[Description of the task] Output only the lines below that start at the line containing "15: (930, 162, 2.89)" and end at the line containing "63: (996, 180, 2.68)", with both ends kept.

(Stored data)

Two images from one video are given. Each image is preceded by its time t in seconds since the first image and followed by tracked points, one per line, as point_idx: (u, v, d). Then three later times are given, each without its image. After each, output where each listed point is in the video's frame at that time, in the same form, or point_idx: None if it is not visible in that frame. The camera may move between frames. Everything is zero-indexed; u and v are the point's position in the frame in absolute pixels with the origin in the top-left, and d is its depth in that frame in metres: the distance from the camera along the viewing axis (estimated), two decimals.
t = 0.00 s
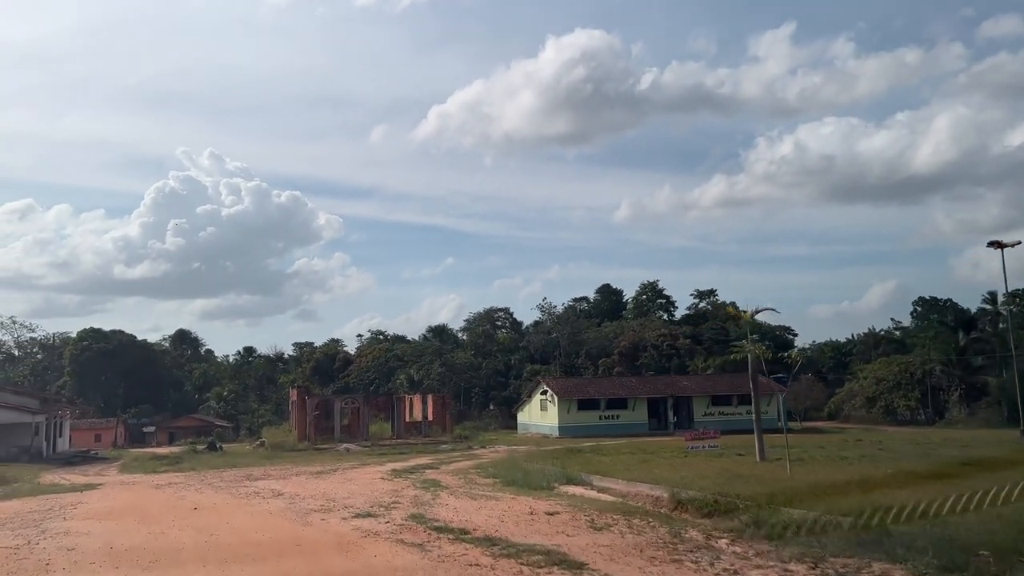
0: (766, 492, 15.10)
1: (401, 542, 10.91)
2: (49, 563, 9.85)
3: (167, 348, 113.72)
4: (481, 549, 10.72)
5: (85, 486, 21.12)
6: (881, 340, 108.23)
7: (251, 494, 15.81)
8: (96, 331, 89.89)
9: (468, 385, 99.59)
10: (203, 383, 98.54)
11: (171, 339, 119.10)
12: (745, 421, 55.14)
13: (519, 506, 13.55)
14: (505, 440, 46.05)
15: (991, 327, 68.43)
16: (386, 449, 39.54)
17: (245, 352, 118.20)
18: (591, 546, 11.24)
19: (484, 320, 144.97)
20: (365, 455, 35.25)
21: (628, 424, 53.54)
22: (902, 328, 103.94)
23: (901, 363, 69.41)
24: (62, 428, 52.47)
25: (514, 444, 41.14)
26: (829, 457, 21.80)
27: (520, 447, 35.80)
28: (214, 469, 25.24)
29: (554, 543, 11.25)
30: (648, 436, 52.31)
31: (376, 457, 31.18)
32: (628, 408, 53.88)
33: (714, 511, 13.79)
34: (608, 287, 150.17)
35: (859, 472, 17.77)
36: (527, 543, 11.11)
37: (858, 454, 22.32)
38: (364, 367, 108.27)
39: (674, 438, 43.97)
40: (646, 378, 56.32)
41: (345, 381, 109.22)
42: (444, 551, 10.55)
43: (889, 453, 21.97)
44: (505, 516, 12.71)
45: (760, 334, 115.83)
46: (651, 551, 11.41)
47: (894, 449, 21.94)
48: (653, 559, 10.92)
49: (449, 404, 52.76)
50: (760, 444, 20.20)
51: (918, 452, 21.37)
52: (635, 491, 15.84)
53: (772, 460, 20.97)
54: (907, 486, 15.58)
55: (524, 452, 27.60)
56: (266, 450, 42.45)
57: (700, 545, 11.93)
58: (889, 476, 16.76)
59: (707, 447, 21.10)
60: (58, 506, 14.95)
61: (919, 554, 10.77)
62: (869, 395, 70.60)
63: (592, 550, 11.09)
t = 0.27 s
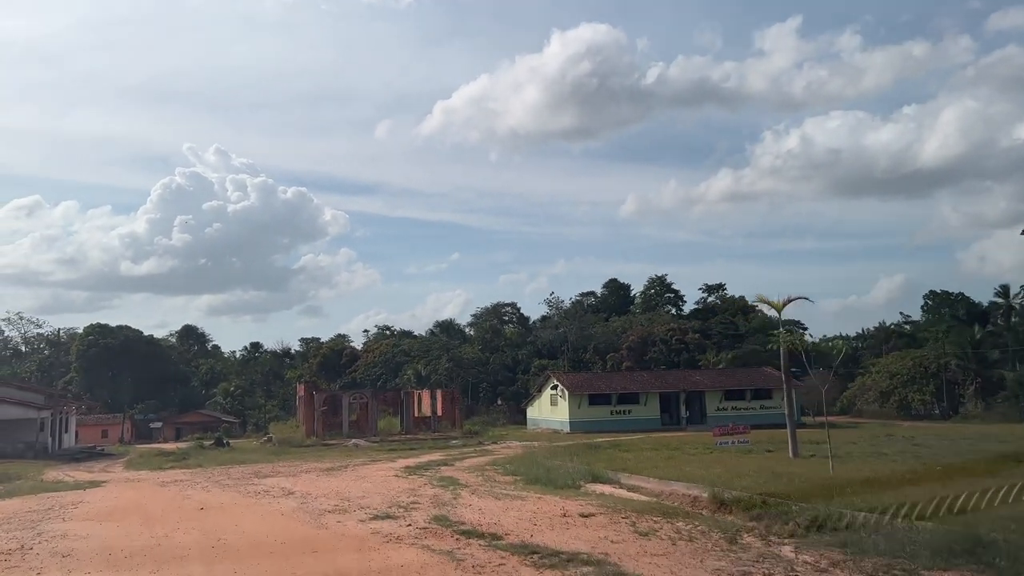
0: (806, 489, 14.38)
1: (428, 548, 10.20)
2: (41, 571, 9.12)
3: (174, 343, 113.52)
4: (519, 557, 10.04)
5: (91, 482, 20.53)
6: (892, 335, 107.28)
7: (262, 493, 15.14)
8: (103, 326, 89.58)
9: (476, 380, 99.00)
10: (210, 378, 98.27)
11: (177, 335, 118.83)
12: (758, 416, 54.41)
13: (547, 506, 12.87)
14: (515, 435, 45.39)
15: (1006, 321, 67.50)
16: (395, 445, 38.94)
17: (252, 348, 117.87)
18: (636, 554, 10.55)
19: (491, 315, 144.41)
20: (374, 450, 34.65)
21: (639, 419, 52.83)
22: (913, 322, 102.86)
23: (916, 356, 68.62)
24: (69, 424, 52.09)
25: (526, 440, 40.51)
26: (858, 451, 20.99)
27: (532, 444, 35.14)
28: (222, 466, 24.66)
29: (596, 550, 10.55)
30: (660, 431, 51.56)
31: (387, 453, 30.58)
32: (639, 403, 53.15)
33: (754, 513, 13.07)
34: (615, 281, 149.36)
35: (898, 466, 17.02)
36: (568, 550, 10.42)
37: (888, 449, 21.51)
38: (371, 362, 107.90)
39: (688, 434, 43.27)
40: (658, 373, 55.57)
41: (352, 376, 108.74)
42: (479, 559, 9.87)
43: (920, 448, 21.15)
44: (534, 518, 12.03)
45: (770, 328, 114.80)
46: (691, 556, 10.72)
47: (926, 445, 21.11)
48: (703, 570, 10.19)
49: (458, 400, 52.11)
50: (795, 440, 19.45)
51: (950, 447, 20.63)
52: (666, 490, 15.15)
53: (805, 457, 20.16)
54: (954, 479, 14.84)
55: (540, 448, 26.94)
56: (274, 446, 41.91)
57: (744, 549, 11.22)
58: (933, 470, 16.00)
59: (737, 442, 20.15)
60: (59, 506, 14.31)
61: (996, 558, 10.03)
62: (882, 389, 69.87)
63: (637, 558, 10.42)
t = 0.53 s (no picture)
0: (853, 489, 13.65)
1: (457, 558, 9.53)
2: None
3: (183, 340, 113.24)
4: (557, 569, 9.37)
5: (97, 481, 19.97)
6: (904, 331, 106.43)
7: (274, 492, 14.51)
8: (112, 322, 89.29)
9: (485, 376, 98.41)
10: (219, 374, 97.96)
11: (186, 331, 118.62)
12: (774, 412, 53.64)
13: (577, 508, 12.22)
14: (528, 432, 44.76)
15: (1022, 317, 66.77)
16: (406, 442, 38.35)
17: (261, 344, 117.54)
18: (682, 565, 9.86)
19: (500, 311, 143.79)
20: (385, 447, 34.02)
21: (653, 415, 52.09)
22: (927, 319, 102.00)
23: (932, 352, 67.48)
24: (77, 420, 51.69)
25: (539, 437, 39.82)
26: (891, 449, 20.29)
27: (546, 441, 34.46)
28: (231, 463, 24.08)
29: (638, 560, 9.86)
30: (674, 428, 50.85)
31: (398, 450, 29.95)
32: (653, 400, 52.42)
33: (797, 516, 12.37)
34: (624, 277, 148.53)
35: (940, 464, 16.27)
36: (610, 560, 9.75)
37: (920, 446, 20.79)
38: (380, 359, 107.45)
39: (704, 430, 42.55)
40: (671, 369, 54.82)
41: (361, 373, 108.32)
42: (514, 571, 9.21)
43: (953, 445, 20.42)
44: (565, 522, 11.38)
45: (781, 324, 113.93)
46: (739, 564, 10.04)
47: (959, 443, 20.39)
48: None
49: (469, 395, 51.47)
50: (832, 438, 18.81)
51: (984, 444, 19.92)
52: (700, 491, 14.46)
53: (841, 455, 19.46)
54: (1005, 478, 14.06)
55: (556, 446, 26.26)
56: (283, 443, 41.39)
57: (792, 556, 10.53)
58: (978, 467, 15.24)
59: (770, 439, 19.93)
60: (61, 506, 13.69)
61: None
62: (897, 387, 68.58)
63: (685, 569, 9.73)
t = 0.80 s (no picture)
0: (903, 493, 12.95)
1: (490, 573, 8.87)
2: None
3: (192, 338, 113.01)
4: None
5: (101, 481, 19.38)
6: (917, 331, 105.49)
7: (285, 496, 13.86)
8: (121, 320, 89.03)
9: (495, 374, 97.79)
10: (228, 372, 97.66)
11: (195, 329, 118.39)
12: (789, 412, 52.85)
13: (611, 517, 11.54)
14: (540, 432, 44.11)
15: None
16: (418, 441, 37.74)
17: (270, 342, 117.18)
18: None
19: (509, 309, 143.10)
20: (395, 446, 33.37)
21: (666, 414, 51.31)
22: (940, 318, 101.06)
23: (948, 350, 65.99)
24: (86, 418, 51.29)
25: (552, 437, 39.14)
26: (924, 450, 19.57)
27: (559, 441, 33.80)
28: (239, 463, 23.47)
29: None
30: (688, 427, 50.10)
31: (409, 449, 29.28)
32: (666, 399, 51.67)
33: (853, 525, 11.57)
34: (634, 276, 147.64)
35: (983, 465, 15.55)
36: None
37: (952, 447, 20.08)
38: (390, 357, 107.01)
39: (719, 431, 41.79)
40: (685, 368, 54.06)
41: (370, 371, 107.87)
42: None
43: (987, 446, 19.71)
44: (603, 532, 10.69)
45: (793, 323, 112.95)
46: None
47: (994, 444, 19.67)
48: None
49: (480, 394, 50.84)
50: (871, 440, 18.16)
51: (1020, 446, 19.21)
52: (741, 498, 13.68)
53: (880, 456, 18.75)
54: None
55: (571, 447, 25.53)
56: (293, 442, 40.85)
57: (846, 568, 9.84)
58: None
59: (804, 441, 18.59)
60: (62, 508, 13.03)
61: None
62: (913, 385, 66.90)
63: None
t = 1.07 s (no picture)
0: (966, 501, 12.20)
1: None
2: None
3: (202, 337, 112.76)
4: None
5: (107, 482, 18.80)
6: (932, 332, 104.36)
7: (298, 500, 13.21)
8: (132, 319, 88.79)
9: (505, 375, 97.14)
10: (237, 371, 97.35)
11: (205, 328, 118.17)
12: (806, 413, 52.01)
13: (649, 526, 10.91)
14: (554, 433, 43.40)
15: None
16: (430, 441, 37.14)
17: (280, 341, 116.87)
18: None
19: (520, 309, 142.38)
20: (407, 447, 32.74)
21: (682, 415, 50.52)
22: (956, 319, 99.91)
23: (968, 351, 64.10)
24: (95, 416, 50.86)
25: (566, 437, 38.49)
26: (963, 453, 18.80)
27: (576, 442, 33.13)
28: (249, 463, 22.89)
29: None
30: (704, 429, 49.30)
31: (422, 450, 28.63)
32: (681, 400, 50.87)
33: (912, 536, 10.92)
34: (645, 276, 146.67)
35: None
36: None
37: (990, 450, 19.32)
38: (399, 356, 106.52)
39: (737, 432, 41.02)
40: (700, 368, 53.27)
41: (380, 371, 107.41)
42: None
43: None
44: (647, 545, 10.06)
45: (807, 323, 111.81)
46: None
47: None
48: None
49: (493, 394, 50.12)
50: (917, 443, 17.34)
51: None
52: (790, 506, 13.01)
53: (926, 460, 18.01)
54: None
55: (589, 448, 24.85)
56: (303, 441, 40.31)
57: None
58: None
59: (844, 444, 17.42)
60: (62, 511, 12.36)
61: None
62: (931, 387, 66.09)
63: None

---

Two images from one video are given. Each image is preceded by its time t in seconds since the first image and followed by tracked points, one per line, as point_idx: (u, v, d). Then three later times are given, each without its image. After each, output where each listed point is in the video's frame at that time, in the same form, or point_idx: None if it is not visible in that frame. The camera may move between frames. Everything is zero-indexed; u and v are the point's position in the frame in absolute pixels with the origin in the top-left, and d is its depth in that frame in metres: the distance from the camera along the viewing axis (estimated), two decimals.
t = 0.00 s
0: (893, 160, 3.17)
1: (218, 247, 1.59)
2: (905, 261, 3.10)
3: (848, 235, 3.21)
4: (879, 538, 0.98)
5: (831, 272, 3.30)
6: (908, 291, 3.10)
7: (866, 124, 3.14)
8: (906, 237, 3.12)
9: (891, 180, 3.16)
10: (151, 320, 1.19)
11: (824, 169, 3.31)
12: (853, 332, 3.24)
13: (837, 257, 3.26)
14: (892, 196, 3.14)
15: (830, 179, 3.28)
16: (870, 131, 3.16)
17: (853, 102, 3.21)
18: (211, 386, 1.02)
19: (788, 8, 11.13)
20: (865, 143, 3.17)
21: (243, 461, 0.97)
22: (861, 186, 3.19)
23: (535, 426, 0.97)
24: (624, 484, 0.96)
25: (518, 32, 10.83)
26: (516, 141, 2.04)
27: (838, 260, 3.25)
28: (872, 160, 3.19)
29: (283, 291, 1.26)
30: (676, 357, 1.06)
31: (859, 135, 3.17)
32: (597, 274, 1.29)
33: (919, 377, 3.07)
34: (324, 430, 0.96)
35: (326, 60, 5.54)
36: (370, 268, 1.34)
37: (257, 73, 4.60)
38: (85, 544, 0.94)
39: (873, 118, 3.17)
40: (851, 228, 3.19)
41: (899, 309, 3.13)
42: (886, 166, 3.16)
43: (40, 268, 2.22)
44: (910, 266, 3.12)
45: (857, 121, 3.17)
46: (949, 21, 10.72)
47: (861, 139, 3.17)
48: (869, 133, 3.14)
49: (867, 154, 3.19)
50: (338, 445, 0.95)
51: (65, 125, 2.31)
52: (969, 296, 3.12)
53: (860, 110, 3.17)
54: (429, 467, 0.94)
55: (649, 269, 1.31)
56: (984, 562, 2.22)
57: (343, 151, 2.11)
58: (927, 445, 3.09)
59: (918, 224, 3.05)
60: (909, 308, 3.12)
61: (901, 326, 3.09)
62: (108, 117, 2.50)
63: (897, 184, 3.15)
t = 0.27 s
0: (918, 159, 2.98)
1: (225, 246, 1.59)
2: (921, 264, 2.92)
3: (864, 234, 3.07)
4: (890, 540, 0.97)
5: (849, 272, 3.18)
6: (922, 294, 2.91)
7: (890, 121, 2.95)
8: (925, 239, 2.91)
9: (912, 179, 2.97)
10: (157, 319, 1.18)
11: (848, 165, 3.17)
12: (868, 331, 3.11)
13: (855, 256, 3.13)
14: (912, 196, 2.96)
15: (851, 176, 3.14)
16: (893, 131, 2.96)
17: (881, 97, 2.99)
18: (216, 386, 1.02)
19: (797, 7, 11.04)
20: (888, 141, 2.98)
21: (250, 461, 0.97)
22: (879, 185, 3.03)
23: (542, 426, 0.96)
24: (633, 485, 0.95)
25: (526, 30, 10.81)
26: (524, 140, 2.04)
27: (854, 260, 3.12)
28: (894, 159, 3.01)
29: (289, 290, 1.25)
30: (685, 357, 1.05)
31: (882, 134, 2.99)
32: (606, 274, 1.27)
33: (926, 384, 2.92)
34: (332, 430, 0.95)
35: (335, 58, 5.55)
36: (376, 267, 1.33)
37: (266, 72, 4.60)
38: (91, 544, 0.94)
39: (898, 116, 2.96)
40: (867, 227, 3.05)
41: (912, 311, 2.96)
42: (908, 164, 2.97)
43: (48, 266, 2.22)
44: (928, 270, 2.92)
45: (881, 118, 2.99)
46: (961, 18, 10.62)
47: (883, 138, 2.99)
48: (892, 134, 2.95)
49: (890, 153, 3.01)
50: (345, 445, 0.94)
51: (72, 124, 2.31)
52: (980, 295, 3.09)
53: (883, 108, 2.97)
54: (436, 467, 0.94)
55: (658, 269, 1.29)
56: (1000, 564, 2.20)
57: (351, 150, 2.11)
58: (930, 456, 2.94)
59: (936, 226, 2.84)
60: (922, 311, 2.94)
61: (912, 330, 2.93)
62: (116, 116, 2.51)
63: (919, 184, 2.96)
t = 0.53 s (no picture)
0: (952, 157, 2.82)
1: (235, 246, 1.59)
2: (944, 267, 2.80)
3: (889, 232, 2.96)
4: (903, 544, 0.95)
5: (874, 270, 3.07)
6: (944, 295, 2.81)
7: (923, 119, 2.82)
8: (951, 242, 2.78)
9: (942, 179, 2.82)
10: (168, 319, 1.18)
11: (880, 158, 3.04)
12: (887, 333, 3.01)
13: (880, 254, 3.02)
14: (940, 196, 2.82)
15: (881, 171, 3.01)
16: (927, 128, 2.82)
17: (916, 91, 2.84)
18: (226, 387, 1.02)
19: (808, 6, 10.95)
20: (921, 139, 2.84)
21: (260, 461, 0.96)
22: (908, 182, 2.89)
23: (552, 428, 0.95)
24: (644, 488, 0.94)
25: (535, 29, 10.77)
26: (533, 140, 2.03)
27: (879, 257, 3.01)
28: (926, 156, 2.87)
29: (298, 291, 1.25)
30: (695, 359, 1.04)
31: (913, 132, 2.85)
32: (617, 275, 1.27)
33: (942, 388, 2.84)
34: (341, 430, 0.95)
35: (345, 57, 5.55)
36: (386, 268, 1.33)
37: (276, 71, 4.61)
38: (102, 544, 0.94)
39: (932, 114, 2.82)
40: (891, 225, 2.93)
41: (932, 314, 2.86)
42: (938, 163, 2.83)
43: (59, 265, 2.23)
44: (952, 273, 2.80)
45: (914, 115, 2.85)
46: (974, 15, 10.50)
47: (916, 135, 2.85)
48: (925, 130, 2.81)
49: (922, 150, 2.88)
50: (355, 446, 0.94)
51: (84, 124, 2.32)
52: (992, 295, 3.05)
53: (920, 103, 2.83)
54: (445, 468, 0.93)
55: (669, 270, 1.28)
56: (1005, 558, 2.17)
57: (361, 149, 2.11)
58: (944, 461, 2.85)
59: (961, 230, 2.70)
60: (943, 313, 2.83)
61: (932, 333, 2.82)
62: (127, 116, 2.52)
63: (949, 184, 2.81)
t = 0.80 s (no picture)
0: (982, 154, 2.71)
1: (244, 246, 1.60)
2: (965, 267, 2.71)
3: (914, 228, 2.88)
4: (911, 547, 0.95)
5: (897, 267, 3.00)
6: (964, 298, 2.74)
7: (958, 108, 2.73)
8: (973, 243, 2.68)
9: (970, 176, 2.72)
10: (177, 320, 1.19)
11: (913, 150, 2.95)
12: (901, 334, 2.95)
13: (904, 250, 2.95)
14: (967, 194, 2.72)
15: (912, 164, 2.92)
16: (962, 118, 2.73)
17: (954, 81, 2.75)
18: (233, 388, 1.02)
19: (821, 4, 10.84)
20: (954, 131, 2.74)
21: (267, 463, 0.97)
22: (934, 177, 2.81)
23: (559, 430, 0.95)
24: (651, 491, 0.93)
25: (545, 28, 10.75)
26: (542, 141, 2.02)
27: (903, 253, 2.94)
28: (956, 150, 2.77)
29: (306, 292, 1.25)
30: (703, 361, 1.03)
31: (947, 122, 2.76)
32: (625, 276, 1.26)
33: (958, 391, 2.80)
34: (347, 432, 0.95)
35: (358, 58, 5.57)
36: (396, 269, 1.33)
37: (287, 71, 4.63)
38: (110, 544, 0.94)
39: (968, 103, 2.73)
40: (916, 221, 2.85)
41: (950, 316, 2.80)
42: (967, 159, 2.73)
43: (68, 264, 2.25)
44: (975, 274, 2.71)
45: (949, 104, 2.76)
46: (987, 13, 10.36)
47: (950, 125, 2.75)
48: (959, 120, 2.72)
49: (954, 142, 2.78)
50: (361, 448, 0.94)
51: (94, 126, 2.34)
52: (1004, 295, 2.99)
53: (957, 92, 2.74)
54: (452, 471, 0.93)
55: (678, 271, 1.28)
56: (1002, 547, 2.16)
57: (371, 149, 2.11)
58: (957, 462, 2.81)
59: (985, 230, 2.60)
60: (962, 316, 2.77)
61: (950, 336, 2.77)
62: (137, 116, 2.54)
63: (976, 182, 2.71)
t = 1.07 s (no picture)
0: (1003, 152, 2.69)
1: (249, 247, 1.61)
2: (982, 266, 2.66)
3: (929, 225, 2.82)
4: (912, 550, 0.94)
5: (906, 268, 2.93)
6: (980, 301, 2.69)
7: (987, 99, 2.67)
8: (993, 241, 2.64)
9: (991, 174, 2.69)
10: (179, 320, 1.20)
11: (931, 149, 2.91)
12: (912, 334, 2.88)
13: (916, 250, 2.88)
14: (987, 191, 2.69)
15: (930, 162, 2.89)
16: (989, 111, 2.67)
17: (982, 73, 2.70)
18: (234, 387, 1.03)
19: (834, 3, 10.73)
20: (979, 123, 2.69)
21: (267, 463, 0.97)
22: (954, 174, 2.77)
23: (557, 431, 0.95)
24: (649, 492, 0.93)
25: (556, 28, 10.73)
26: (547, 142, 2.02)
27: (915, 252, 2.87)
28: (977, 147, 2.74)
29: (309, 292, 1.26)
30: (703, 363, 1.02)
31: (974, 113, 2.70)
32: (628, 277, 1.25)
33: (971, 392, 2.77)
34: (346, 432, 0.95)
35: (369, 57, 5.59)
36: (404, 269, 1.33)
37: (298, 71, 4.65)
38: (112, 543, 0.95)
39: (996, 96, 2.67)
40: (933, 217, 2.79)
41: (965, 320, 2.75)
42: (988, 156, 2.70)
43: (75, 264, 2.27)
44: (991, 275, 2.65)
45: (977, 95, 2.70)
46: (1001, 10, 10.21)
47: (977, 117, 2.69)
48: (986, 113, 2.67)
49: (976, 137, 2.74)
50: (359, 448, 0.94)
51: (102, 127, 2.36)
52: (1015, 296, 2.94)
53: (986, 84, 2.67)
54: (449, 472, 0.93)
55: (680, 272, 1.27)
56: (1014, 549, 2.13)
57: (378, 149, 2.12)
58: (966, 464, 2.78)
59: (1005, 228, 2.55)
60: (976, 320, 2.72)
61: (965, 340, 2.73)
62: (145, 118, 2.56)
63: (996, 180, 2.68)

[Output of the task]
15: (930, 162, 2.89)
16: (989, 111, 2.67)
17: (982, 73, 2.70)
18: (234, 387, 1.03)
19: (834, 3, 10.73)
20: (979, 123, 2.69)
21: (267, 463, 0.97)
22: (954, 174, 2.77)
23: (557, 431, 0.95)
24: (649, 492, 0.93)
25: (556, 28, 10.73)
26: (547, 142, 2.02)
27: (915, 252, 2.87)
28: (977, 147, 2.74)
29: (309, 292, 1.26)
30: (703, 363, 1.02)
31: (974, 113, 2.70)
32: (628, 277, 1.25)
33: (971, 392, 2.77)
34: (346, 432, 0.95)
35: (369, 57, 5.59)
36: (404, 269, 1.33)
37: (298, 71, 4.65)
38: (112, 543, 0.95)
39: (996, 96, 2.67)
40: (933, 217, 2.79)
41: (965, 320, 2.75)
42: (988, 156, 2.70)
43: (75, 264, 2.27)
44: (991, 275, 2.65)
45: (977, 95, 2.70)
46: (1001, 10, 10.21)
47: (977, 117, 2.69)
48: (986, 113, 2.67)
49: (976, 137, 2.74)
50: (359, 448, 0.94)
51: (102, 127, 2.36)
52: (1015, 296, 2.94)
53: (986, 84, 2.67)
54: (449, 472, 0.93)
55: (680, 272, 1.27)
56: (1014, 549, 2.13)
57: (378, 149, 2.12)
58: (966, 464, 2.78)
59: (1005, 228, 2.55)
60: (976, 320, 2.72)
61: (965, 340, 2.73)
62: (145, 118, 2.56)
63: (996, 180, 2.68)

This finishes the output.